Yes technology has improved to make these things possible for transport but there are still things in prehospital that make some diagnostics difficult due to a time element, environment and other priorities. If there is an ICH with active bleeding, is the EEG really the priority? Also, mild TBIs might be missed by the EEG if there are no abnormalities in the electrical activity. Should there be over confidence in the EEG finding without the CT Scan or MRI?
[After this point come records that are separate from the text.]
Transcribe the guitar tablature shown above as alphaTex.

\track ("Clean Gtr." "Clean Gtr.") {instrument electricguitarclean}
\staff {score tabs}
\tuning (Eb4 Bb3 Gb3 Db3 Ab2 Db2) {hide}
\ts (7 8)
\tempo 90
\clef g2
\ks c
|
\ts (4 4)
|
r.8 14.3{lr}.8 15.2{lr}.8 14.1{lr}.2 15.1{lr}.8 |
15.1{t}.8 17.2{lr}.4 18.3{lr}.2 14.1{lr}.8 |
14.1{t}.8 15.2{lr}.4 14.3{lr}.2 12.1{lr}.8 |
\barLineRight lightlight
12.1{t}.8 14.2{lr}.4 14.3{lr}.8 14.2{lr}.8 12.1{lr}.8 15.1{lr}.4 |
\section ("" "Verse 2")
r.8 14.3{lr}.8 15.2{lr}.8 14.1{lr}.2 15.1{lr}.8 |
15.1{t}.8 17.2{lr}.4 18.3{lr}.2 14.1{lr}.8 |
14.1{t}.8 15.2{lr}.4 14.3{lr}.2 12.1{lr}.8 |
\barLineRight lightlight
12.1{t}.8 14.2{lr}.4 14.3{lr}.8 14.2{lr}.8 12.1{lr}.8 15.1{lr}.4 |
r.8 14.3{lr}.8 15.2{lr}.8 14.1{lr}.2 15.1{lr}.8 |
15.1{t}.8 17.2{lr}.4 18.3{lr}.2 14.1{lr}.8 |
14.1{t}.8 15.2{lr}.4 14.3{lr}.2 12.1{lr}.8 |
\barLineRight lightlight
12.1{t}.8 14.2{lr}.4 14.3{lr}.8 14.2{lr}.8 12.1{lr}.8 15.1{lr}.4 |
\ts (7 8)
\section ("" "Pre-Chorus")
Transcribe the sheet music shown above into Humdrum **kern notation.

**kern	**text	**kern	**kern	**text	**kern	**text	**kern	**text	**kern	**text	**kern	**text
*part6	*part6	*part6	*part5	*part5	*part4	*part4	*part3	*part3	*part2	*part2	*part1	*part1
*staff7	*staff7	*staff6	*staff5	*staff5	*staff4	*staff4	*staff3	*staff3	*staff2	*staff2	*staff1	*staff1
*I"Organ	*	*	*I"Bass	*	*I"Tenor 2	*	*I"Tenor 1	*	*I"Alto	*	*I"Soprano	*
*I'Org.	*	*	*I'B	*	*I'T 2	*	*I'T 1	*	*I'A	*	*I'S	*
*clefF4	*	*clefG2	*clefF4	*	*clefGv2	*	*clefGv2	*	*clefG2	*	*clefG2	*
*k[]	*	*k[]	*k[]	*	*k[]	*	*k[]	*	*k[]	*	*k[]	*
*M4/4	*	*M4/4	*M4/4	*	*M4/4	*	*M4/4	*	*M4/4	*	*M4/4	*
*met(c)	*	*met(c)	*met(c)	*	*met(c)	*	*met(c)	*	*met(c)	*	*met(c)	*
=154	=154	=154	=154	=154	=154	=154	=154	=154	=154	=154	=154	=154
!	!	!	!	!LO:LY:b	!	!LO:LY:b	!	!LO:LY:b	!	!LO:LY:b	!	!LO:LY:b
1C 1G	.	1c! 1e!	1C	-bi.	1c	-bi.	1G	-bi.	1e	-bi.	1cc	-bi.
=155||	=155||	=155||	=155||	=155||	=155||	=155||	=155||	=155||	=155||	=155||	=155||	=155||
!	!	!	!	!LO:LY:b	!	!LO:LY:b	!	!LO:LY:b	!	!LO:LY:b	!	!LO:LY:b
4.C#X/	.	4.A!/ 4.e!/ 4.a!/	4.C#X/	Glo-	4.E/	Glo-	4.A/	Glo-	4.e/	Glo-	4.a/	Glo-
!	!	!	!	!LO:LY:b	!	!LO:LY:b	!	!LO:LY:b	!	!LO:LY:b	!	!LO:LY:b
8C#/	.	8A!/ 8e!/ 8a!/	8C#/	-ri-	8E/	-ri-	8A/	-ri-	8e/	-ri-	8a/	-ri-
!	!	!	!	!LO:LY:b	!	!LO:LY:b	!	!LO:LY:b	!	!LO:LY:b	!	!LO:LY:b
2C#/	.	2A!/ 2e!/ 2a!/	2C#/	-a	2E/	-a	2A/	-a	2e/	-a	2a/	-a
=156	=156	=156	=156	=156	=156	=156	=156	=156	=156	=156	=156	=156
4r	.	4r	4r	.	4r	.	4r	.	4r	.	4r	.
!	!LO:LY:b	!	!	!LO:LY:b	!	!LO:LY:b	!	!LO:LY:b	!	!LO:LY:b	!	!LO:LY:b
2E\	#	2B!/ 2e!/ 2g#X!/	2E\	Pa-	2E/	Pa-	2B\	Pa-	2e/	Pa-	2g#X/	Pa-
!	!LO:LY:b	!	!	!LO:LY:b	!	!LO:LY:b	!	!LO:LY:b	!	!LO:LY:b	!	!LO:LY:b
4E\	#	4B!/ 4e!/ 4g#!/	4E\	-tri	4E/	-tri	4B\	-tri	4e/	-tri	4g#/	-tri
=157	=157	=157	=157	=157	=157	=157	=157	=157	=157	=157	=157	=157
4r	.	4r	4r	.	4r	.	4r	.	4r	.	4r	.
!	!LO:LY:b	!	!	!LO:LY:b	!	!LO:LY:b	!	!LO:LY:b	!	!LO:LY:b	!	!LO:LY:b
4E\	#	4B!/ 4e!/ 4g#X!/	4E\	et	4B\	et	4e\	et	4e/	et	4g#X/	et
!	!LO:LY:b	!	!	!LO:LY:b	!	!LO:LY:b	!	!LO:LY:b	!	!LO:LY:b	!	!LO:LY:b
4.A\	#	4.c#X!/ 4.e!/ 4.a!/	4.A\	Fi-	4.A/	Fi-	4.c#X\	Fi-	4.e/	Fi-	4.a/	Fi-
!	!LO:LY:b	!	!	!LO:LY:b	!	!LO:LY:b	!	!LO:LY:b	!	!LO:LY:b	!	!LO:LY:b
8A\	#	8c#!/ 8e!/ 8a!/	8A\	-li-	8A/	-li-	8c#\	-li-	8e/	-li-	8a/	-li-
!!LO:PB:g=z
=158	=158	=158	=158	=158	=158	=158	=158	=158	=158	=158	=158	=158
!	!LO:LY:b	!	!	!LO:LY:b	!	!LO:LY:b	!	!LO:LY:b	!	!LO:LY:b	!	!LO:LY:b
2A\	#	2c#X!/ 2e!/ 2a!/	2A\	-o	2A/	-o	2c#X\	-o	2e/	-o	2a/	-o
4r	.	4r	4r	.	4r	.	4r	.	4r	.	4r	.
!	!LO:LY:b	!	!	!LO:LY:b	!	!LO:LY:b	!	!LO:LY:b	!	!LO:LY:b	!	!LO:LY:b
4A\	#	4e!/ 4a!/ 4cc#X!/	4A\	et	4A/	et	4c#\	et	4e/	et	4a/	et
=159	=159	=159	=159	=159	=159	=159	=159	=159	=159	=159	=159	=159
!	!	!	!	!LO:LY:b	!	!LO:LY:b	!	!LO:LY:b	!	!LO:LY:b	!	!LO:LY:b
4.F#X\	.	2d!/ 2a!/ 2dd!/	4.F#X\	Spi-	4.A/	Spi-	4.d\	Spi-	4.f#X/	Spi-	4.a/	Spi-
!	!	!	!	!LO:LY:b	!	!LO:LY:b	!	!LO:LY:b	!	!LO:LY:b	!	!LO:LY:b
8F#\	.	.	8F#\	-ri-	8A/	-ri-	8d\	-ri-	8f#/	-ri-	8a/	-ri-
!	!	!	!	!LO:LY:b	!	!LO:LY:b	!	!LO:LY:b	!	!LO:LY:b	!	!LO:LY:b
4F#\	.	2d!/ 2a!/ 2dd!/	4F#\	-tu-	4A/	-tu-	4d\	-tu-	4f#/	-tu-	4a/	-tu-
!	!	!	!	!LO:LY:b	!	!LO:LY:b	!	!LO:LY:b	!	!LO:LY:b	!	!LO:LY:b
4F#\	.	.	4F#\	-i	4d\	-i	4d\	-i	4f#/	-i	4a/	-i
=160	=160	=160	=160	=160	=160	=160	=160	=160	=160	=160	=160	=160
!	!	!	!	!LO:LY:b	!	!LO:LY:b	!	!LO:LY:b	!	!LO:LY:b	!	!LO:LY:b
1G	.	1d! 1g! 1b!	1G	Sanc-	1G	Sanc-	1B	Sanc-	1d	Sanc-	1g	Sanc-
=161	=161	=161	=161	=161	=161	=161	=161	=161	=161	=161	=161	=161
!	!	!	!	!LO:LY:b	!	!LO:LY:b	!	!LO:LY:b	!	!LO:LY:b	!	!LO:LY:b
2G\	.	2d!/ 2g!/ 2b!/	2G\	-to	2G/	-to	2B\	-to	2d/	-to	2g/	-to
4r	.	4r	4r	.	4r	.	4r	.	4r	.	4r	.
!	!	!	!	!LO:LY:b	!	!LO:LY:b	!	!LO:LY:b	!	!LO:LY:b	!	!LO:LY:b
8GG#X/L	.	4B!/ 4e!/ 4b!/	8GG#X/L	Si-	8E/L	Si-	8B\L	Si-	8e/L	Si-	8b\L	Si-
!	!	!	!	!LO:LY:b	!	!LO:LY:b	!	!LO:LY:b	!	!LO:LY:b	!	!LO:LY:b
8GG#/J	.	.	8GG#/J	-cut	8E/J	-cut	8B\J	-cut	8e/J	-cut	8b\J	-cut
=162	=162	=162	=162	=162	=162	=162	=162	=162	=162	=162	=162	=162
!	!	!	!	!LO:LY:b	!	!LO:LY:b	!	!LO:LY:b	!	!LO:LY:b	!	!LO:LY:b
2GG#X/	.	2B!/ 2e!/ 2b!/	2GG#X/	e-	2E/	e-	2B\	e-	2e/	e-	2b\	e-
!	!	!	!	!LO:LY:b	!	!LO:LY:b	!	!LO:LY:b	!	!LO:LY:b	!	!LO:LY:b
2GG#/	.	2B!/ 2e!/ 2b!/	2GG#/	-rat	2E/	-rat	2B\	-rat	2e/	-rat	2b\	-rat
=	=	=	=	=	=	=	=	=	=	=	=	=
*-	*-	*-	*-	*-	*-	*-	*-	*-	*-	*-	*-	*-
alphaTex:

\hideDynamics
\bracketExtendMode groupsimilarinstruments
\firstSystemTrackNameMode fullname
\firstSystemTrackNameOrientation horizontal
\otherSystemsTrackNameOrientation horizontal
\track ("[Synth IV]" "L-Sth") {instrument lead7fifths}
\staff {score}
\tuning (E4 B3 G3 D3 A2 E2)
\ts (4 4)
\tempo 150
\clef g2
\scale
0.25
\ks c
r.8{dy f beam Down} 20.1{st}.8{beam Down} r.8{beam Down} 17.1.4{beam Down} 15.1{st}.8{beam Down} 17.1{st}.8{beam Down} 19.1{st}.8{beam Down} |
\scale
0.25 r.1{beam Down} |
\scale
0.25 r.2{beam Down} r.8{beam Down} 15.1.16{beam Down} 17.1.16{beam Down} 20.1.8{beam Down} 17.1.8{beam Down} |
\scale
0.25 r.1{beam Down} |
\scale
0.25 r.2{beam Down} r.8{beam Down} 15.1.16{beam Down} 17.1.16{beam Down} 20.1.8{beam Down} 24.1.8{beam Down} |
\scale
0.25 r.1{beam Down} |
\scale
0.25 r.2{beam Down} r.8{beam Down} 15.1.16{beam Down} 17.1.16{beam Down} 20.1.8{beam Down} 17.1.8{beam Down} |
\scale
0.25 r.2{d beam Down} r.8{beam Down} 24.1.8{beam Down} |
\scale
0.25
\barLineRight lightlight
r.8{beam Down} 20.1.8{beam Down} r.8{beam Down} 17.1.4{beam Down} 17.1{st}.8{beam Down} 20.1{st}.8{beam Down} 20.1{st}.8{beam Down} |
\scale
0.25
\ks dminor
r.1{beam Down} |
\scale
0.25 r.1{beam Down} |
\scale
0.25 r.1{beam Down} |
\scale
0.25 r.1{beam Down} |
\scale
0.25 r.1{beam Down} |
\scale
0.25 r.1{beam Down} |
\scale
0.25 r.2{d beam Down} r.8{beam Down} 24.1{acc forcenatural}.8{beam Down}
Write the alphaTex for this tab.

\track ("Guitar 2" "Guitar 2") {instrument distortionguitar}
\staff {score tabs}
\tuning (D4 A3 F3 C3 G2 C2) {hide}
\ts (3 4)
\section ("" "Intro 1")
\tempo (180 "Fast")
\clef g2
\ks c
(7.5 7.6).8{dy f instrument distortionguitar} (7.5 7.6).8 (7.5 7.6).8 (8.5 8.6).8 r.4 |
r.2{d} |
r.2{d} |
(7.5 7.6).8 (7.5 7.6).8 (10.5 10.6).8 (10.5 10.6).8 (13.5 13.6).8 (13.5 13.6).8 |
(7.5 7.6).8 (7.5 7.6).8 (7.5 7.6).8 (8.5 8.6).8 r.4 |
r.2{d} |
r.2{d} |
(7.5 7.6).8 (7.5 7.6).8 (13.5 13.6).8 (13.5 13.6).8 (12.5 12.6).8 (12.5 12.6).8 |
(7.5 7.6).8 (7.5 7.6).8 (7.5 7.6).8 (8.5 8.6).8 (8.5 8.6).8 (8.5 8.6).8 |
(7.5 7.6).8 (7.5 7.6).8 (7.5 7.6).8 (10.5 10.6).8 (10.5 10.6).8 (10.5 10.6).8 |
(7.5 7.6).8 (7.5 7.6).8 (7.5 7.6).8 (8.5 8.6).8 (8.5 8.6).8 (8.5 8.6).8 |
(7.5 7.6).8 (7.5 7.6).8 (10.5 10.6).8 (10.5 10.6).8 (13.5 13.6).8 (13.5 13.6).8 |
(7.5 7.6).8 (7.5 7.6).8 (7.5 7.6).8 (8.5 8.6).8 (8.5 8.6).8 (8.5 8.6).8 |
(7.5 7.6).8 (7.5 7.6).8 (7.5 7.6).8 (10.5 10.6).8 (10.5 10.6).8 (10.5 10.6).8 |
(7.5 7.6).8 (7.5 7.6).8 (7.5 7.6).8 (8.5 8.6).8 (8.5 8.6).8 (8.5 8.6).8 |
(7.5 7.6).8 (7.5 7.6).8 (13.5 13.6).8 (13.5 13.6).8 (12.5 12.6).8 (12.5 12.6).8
I would say that doing a great phyical assessment and relaying this information to a hospital might get the appropriate testing done quicker which might be the EEG. I already mentioned we may monitor a patient receiving treatment with a continuous EEG. The EEG equipment can be initiated while the patient is undergoing other quick diagnostics and treatment is being started. RTs will do the set up for EEGs during off hours for a variety of reasons and potential diagnosis. As long as the patient is in a monitored bed with a nurse or sitter around, no problem. The technology will do its job. However, calibrating and the setup is time consuming and hopefully the hospital will have a neuro on call. Technology is great providing you have ALL the factors in order can prioritize what should come first in the care of the patient.
 
Why Not?

We do ECG pre-hospital, which is a type of electrophysiology. I wonder why we don't do EEG in order to try to capture electrical conduction post head-trauma or suspected CVA. Also might be useful for seizure PTs.

I say hell yeah, lets do it! Then we can perform those pre-hospital chainsaw lobotomy's if we have an irregular EEG! :rolleyes::rolleyes:
 
As with anything else, common sense has to be used. Is it practical to have, perform and even be considered? Sure, there is a lot that can and could be done... but; it is unreasonable for numerous factors such as time, logistics and simply financial reasons.

Life is not fair and not a given... the way medicine is as well.